Denge, ahenk, hayat...
Hayatın "eksiltildiği" yerlerde hiçbir şey tam olmuyor. Tecrübeli insanların ağızlarından çok sık dökülen cümlenin "hayatın bir denge" olduğunu ifade etmesi boşuna değil. Denge, hayatın her alanını bir diğerine mahkum etmeden yaşamayı ifade ediyor olsa gerek. Hayata dair hiçbir şeyi bir diğerinin içinde boğmamak bunun başlangıç noktası. Denge bozulduğu anda, hayat hayat olmaktan çıkıyor, bir başka şeye dönüşüyor. Hayatın gerçekten hayat olup olmadığı, hayat olmaktan çıktıktan sonra anlaşılıyor çoğu kez.
*** Bir şeyi anlamadan yılları tüketmenin, hayatı değersizleştirenlerin neler olduğunu fark etmenin bedeli bir ömür oluyor. Öyle ya, çoğu romanın ya da filmin ortak ana fikri değil midir, "hayat başka yerde" diyecek duruma gelindiğinde, artık hayatı değiştirecek, dizginlerini ele alacak safhayı çoktan geçmiş olmak. Hayatı anladığı anda, hayatı bütünüyle ele almaya dair gücünü kaybetmiş pek çok kişinin biyografisi tanıklık ediyor buna. Bilgelik diyebileceğimiz yetenek, işin sırrının "denge" olduğunu söylüyor. Dengenin bozulduğu yerde, hiçbir şey kendisi kalamıyor artık. "Bir tel kopar ve ahenk ebediyen bozulur." Dengenin bozulması, hayatı hayat yapan şeyin iskeletini bozuyor.
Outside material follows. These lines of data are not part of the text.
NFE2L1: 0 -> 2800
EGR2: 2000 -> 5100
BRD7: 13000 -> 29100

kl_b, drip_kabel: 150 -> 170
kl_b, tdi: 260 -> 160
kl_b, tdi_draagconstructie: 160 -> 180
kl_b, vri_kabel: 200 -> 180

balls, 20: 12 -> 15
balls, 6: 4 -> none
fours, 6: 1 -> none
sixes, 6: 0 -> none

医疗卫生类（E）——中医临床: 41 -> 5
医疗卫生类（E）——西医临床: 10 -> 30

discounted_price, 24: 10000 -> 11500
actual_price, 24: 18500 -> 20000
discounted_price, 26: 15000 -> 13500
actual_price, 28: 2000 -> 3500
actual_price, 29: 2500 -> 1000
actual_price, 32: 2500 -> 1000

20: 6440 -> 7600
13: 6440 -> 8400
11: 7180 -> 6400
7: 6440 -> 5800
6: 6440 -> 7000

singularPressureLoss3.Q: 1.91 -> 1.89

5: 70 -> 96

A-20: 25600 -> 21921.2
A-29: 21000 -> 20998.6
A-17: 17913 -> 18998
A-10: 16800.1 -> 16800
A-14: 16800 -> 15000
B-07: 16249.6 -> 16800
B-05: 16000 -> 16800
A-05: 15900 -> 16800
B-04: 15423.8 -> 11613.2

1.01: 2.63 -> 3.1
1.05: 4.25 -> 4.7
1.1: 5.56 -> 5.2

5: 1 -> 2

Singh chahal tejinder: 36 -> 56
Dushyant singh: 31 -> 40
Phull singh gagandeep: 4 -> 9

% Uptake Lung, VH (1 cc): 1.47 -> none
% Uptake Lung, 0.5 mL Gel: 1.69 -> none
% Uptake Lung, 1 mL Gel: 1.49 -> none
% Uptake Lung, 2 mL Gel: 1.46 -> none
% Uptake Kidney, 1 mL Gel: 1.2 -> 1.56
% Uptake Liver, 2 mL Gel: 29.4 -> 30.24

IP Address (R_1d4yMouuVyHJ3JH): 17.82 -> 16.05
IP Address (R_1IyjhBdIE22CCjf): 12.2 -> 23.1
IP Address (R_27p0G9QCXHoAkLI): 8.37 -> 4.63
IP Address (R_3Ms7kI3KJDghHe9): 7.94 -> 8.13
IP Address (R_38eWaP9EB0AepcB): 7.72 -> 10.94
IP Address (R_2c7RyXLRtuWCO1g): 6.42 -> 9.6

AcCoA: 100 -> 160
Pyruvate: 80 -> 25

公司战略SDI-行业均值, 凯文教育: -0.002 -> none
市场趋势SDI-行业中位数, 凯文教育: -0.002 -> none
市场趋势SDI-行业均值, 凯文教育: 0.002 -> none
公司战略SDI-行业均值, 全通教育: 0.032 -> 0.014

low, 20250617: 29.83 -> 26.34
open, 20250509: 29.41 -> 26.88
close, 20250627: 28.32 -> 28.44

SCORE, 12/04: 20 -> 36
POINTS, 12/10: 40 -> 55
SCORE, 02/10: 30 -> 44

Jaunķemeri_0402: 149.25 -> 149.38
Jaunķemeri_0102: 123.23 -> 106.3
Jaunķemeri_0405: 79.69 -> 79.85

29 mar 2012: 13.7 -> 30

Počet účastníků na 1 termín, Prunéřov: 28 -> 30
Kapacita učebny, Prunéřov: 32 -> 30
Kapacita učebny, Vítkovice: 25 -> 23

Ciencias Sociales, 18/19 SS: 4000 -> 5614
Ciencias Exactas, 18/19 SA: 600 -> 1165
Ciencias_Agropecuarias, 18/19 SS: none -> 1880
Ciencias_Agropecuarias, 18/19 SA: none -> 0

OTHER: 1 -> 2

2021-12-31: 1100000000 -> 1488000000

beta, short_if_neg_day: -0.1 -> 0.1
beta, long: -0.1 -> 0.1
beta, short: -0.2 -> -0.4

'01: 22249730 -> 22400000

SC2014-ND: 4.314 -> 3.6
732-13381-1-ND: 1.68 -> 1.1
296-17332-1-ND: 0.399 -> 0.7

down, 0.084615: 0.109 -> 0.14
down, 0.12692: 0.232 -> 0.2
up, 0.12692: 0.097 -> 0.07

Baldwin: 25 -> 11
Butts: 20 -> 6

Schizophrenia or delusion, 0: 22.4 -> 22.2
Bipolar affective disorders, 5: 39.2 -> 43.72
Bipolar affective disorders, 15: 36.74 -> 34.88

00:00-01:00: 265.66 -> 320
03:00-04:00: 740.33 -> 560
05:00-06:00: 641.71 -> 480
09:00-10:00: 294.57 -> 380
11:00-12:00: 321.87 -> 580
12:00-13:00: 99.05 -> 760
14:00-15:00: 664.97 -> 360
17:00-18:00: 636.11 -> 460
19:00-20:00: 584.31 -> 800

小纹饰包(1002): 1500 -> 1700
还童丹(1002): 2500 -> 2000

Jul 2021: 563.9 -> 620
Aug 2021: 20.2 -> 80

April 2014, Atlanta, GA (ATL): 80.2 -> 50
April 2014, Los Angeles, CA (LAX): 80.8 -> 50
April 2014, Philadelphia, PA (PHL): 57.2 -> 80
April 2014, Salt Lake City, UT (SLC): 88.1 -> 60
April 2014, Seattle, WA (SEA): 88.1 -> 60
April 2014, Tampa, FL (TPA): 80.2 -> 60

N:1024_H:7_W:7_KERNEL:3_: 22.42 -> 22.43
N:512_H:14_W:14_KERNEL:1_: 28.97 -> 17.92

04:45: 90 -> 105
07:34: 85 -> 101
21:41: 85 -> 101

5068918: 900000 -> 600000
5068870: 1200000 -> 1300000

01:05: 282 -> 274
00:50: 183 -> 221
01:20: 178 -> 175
*** Yeryüzünün herhangi bir yerine, denge nasıl bozuluyor diye bakmak yeterli pek çok şeyi görmek için. Denge, iktidar ilişkileri lehine, ama hayat aleyhine bozuluyor. Yeryüzünün zayıf ve geri bölgelerinde, toplumun gündelik hayatı, bambaşka bilgiler, müzik, kültür, sanat, sanki her şey ancak iktidar ilişkilerinin dolayımından geçerek hayat buluyor. Tarih yazılırken bile, insanların ve halkların ve gerçek siyasetin tarihi değil, yöneticilerin tarihi yazılıyor sadece. Yöneticilerin tarihi de, "küçük iktidar oyunları"nın "büyük hayat teorileri" gibi sunulmasından ibaret. Oysa biliyoruz ki, o iktidar ilişkileri, bu kadar dar koridorların çok ötesinde şekilleniyor. İnsanların yeme içme alışkanlıkları, eğlenme biçimleri, hikâyeleri, siyaset, hepsi bir bütünün parçaları. Hayat, bir başka bir şeye indirgenemeyecek kadar büyük. Hatta tek tek insanların her birinin hayat hakkındaki tasavvurlarının toplamından bile çok daha büyük bir şey. Gece gündüz iktidar ilişkilerinin konuşulduğu yerlerde ise, bu büyük zenginlikten mahrum akıyor insanlık nehri. İçinde hiçbir mineral ya da hayata can veren madde olmayan bir su kütlesi gibi. Tanımsız... "Toplumsal tarih" önemsenmiyor, böylece aslında "siyasi tarih" de doğru anlaşılamıyor. Siyasetin sadece dar iktidar ilişkilerinden ibaret olmadığı da anlaşılamıyor bunun için. Bir toplumun kendisi hakkında düşünmesi ya da bir halkın kendi kendisiyle ve insanlık ailesinin başka topluluklarıyla konuşması anlamında "yüksek siyaset" varolamıyor.
*** Yeme içme kültürüyle siyasi alışkanlıklar arasında bağ kuran, bu bağ üzerine zevkli ve önemli tesbitler yapan beyin zevki tadılamıyor. Çünkü denge olmayınca, tel bir yerden kopup da "ahenk" bozulunca, ne gündelik hayatta yapılan bir şey yerli yerine oturuyor, ne de siyaset gerçek yerini alabiliyor. Dengeyi aramadan ya da "ahenk"i gözetmeden, tek tek hiçbir şeyin kalitesinin yükselmesi mümkün değil. Tek başına ne siyaset, ne sanat, ne de ekonomi, bir başka şeyden bağımsız olarak gerçek konumuna yükselebilir. Müzelerin kalitesi ile siyasetin kalitesi arasında bire bir bağ vardır çünkü. Bozuk giden ne varsa, buna karşılık "ne yapmalı?" diye düşünülmeye başlandığı andan itibaren, önce dengeyi gözetmeli onun için. Denge olmadan, "hayatın hayat olması" mümkün değil. Ahenk yoksa, hayatın "pusula" sı da yoktur.